▶ Task to carry out
All lines of the records below that contain the word "images" must be listed.
****
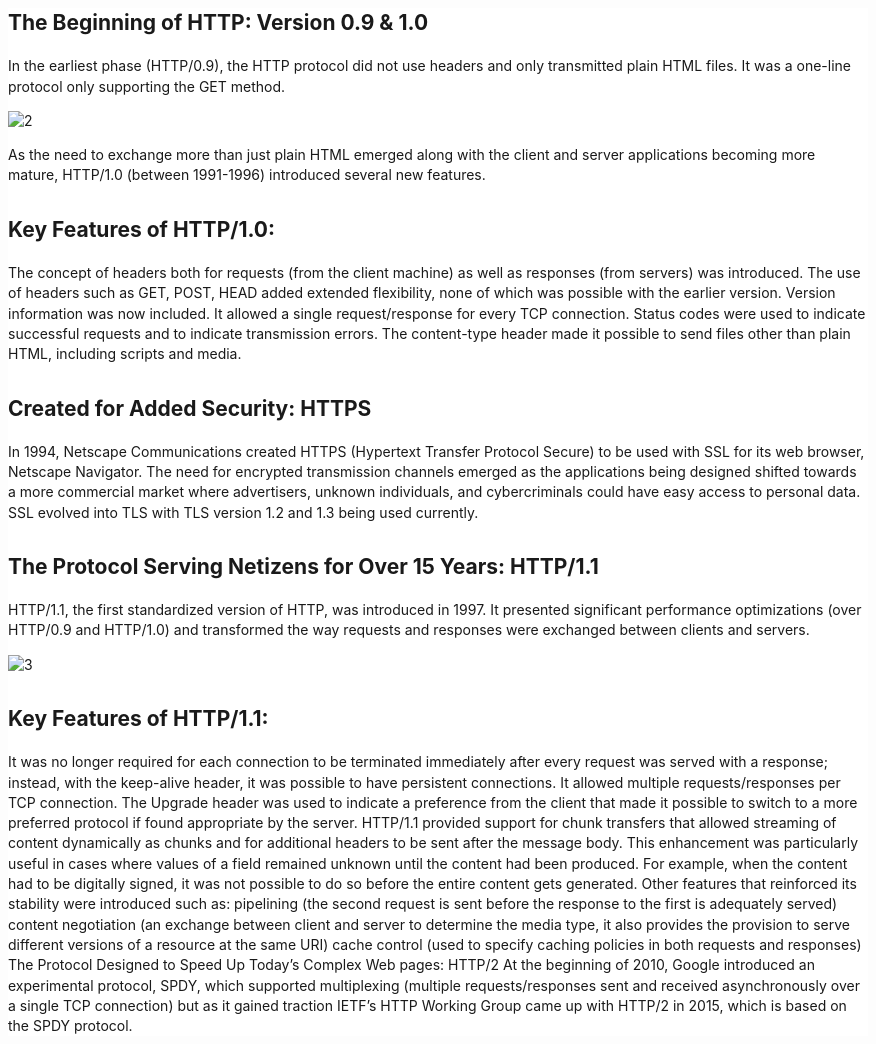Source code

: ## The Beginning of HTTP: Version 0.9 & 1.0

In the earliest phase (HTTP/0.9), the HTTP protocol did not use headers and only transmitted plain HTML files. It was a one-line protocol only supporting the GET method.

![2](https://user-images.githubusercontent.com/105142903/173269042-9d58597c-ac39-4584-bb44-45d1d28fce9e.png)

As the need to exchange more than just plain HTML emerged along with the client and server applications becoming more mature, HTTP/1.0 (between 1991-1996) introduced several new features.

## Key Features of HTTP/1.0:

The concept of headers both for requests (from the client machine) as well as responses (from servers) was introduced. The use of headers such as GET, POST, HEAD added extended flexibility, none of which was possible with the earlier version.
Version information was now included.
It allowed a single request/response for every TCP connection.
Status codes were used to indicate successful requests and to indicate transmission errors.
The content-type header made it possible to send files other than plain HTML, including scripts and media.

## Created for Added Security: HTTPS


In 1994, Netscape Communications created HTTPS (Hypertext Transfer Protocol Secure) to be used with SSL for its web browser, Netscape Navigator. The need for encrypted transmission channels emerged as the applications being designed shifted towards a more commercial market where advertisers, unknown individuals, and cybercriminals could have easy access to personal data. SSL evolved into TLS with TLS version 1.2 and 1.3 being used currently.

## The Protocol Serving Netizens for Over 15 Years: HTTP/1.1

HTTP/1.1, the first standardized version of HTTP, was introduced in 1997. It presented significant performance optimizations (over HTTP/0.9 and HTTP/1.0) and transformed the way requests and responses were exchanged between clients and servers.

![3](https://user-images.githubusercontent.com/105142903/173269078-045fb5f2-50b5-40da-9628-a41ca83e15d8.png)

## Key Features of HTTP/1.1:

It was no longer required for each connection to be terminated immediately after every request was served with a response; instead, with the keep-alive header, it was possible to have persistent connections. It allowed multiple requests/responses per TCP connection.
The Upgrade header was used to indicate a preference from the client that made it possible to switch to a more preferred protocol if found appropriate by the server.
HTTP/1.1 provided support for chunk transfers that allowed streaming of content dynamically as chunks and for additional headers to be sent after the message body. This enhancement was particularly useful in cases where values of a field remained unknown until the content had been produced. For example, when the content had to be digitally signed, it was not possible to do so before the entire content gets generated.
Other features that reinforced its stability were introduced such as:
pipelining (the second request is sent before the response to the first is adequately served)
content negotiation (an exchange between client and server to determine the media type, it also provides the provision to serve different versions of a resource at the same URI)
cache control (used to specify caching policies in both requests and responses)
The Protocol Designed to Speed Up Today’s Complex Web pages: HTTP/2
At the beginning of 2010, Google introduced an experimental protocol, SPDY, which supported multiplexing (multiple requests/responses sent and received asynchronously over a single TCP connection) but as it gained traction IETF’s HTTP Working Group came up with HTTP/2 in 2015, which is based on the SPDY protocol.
****
▶ Answer box
![2](https://user-images.githubusercontent.com/105142903/173269042-9d58597c-ac39-4584-bb44-45d1d28fce9e.png)
![3](https://user-images.githubusercontent.com/105142903/173269078-045fb5f2-50b5-40da-9628-a41ca83e15d8.png)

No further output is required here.